Thursday, October 29, 2009

Port Out, Starboard Home - a Day in Orford

East Anglia is one of those places that people seem to love or hate. I thought I hated it, but that was before I visited Orford, last Thursday:

Once a bustling medieval seaport, now a sleepy coastal village at the end of an empty, 12-mile road, Orford appears to be an unspoilt relic of an England that died long ago.

There are no adverts, chain stores or grafitti and apart from the occasional car, the only noises to be heard are the cries of gulls and curlews. A good place to set a murder mystery.

Overlooking the village is the keep of the 12th century Orford Castle:

I have no idea why some castles seem to attract coachloads of visitors whilst others are virtully empty, but I'm grateful that there are places where it's still possible to be alone.

I don't believe in the supernatural, but I was intrigued by an argument that ancient buildings are like magnetic tape, resonating with echoes of previous inhabitants. It's nonsense, I'm sure, but it feels true.
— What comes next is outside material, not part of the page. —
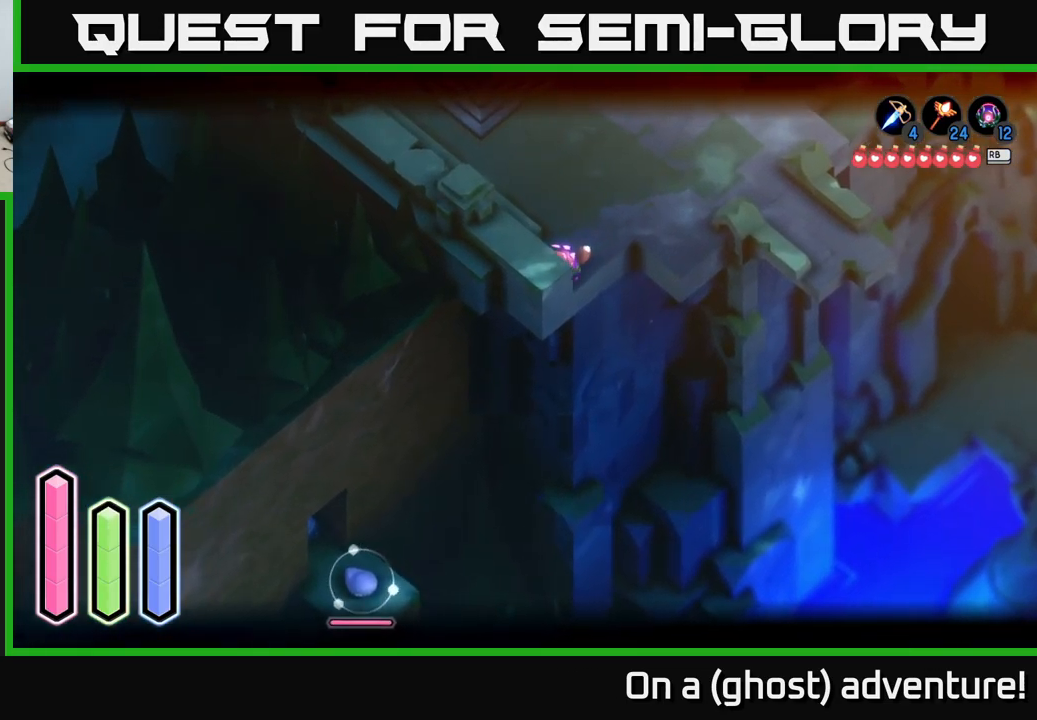
{"buttons": ["L2"], "left_stick": "center", "right_stick": "center", "events": [[184, "left_stick", "center"]]}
The ticket office was staffed by a man who apeared to have taken his inspiration from Uriah Heep, with a manner that was superficially obsequious, but with an underlying menace. He was quietly insistent that I should take advantage of the free audio tour, but I wanted to enjoy the silence.





At the top of the castle, there is a wonderful panoramic view of Orford and the surrounding area. I felt like Roger Livesey in 'A Matter of Life and Death', looking down at the village in his camera obscura.

Free from the usual roar of traffic, I could hear almost everything, from the footsteps of someone walking through the village square to the slow scraping of a boat being dragged by hand across shingle.

Landscapes may be regarded as a symbol of permanance in an ephemeral world, but the view from the castle would have been completely different when Eleanor of Aquitaine began the voyage to ransom her son, Richard the Lionheart.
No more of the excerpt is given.